Problem statement: Gather each line of the records below containing the word "that".

Input data:

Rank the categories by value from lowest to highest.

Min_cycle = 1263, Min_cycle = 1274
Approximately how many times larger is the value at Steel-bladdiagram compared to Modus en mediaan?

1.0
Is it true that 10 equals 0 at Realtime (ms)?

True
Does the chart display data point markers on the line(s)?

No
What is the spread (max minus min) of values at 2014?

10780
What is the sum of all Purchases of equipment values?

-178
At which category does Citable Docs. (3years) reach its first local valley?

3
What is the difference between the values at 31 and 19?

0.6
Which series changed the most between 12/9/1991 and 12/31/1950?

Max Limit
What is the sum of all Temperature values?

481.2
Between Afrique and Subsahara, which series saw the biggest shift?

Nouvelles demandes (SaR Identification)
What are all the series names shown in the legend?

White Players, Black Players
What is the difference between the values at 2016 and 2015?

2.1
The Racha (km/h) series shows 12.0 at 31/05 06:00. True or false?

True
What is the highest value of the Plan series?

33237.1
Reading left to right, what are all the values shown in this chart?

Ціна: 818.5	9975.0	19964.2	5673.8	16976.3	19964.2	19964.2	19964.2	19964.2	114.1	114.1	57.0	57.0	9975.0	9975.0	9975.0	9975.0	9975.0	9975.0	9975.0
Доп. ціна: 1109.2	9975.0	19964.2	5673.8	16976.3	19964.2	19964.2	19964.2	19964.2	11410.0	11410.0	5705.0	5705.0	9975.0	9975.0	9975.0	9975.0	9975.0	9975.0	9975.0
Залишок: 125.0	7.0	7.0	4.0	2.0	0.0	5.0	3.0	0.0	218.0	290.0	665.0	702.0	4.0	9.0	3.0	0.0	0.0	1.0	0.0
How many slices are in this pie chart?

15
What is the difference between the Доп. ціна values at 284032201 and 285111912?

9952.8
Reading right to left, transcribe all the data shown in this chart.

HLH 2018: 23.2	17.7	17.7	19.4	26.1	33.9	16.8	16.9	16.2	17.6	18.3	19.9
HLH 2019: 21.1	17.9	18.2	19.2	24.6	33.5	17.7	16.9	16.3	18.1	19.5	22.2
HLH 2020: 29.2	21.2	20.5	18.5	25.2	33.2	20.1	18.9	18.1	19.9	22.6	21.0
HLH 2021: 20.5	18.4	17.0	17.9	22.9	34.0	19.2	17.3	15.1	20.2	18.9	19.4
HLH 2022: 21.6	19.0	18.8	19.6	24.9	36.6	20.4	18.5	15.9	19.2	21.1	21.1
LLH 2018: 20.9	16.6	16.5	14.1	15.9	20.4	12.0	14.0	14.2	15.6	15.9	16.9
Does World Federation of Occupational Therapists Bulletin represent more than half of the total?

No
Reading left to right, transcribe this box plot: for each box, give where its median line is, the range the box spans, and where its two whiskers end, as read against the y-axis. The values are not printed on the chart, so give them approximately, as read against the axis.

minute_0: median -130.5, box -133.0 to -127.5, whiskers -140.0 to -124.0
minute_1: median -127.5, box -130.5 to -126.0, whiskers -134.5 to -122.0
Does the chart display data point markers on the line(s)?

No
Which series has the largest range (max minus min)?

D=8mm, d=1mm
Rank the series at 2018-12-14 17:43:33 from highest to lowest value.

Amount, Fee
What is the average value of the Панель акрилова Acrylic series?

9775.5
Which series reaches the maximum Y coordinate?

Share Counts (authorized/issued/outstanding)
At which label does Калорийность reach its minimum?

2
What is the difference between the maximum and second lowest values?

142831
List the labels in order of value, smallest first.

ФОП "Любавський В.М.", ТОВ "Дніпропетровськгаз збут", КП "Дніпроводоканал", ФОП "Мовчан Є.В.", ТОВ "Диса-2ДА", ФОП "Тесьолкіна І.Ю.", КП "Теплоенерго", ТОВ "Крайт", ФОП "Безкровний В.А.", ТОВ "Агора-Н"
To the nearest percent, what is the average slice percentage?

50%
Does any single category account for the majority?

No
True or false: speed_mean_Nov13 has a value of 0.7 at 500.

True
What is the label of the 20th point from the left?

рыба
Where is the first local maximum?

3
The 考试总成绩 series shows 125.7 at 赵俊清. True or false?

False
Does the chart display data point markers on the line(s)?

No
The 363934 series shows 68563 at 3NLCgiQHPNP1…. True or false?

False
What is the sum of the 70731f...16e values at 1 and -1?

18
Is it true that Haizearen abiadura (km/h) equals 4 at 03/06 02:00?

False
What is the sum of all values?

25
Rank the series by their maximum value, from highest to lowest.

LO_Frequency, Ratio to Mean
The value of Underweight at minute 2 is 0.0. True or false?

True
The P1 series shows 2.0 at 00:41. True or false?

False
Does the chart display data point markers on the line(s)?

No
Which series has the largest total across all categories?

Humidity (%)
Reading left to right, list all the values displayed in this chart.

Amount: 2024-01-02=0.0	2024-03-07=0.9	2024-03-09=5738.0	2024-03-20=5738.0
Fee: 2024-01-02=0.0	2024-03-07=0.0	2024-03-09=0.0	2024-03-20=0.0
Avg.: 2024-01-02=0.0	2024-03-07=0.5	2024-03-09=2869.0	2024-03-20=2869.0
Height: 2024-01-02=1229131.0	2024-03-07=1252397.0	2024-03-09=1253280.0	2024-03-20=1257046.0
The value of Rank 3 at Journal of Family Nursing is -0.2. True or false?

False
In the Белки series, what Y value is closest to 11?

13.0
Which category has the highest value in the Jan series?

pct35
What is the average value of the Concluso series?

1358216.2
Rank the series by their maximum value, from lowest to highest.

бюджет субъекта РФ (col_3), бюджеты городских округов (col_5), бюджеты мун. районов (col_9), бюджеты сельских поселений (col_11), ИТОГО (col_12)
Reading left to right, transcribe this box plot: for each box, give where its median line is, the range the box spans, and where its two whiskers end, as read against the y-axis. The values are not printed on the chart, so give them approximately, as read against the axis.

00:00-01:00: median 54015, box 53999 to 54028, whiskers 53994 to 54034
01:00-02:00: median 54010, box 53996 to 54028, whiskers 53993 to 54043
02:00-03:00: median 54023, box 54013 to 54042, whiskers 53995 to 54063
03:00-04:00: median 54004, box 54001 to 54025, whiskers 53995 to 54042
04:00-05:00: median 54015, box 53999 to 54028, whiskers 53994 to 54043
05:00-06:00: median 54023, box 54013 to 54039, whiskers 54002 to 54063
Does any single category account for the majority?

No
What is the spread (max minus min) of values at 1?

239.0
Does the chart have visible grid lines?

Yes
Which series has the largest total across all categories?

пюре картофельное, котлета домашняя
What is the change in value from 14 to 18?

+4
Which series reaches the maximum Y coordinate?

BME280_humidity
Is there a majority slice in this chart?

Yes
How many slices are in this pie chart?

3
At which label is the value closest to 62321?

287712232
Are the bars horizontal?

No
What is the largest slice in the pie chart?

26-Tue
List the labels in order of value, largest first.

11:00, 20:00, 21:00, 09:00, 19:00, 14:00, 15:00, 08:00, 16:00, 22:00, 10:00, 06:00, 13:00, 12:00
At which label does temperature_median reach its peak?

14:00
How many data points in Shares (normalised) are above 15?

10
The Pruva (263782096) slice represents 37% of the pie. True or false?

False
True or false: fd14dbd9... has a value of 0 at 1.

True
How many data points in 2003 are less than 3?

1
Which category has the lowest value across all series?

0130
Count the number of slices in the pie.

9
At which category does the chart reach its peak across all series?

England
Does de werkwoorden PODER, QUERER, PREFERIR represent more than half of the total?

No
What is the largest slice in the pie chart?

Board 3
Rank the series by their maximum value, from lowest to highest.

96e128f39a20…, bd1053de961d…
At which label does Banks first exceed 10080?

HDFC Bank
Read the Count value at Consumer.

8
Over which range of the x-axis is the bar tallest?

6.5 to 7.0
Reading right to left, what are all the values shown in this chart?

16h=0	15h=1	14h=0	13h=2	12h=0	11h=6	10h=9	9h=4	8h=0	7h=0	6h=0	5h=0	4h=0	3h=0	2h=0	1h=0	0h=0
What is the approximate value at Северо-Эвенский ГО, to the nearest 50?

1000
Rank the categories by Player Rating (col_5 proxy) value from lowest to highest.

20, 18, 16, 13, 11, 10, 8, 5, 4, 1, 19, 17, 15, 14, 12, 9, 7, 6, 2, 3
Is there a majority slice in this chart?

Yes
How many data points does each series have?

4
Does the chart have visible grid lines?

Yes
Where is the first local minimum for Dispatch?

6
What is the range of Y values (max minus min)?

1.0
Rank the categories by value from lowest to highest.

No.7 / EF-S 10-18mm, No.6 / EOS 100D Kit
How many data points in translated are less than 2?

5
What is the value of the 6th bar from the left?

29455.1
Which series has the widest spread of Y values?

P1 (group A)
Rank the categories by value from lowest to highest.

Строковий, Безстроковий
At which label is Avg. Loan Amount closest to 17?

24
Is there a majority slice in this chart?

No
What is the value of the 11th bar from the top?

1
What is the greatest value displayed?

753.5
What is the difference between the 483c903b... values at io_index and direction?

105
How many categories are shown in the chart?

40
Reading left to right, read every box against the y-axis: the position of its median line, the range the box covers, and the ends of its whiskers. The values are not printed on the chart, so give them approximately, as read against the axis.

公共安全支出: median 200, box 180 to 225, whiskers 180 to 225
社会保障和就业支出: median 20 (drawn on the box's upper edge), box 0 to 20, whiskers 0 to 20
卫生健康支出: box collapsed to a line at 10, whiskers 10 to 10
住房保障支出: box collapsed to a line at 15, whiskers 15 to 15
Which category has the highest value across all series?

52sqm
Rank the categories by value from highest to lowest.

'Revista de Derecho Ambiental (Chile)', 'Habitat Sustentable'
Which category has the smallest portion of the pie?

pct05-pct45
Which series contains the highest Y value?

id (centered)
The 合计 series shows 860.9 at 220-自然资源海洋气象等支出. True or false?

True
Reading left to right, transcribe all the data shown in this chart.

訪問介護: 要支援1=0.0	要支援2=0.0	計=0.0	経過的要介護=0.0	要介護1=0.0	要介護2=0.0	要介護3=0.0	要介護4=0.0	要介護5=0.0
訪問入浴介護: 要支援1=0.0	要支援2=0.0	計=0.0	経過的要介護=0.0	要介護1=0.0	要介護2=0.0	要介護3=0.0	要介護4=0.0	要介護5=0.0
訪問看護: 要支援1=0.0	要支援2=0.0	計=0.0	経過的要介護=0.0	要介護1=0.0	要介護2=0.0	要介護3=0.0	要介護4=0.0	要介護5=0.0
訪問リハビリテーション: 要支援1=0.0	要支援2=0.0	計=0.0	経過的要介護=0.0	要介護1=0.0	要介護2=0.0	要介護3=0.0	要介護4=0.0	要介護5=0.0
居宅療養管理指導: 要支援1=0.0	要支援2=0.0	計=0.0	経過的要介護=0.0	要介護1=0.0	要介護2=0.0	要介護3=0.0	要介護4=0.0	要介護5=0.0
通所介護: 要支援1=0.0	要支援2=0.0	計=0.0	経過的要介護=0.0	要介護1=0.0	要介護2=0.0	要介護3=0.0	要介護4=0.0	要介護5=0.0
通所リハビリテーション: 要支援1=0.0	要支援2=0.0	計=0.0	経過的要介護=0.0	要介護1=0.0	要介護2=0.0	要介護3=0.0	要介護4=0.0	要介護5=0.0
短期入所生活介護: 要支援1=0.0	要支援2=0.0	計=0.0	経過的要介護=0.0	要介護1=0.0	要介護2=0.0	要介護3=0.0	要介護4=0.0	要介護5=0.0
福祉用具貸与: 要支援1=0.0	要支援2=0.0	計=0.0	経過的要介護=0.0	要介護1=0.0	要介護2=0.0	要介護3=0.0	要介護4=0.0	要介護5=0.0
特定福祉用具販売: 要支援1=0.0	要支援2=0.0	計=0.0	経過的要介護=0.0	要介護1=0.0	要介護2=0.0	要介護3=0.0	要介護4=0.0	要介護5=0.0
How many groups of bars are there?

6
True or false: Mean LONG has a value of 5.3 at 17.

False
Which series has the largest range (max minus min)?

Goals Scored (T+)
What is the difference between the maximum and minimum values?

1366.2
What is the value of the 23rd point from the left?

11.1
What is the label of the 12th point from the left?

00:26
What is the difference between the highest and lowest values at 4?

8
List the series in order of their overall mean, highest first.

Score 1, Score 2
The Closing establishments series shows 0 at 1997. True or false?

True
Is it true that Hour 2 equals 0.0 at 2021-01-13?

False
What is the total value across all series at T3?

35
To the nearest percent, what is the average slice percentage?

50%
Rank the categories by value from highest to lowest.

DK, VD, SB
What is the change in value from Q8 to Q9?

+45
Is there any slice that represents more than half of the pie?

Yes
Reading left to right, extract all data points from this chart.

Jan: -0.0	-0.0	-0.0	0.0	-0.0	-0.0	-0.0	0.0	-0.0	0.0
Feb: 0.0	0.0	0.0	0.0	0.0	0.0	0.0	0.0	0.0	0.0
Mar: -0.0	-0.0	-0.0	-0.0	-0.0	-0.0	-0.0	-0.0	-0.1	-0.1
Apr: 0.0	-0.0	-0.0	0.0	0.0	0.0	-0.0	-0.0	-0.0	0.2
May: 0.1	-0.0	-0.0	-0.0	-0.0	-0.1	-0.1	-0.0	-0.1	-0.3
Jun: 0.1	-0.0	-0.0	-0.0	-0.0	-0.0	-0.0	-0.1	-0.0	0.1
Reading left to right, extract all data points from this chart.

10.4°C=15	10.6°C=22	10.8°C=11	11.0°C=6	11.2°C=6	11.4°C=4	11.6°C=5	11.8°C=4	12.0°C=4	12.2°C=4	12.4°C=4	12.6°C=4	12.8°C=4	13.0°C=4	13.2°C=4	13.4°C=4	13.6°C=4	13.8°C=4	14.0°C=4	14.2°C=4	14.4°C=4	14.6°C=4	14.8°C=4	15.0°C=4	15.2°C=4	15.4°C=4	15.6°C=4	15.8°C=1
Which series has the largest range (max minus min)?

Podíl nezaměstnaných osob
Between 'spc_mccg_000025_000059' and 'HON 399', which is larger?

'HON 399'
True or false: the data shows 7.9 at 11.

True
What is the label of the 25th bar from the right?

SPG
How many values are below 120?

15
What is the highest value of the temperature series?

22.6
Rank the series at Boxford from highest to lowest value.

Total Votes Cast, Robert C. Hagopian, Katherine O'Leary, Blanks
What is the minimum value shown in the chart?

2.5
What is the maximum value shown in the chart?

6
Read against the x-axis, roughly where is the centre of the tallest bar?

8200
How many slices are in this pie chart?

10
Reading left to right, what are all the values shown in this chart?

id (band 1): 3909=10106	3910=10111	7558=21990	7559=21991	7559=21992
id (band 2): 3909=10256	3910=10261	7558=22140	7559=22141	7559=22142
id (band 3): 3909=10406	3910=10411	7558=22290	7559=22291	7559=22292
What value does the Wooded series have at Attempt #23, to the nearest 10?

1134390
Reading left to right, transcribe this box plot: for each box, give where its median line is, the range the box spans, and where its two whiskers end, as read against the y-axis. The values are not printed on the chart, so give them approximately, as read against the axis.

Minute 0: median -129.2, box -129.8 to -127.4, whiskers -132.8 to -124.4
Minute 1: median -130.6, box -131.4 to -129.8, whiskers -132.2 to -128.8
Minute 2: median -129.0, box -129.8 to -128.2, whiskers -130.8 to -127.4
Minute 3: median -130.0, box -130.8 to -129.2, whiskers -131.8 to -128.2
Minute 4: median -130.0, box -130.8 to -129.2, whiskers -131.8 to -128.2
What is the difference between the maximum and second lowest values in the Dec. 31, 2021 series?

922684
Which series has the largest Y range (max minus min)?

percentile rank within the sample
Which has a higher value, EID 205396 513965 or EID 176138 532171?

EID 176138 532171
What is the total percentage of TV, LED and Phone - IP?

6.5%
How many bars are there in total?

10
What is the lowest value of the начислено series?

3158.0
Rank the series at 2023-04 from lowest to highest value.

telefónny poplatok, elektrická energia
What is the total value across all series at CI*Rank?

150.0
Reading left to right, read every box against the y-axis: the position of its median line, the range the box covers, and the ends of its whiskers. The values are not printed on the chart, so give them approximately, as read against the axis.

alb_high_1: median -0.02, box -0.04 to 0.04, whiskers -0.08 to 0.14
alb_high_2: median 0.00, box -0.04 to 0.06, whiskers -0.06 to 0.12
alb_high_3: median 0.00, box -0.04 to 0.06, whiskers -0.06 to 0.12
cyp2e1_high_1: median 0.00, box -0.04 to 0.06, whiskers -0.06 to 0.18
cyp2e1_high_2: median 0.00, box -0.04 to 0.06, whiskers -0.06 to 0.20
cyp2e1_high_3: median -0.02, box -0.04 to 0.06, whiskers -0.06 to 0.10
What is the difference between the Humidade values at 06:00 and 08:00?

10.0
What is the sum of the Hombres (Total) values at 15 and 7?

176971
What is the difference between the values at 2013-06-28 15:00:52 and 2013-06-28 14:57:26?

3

Solution:
Is it true that 10 equals 0 at Realtime (ms)?
Is it true that Haizearen abiadura (km/h) equals 4 at 03/06 02:00?
Is it true that Hour 2 equals 0.0 at 2021-01-13?
Is there any slice that represents more than half of the pie?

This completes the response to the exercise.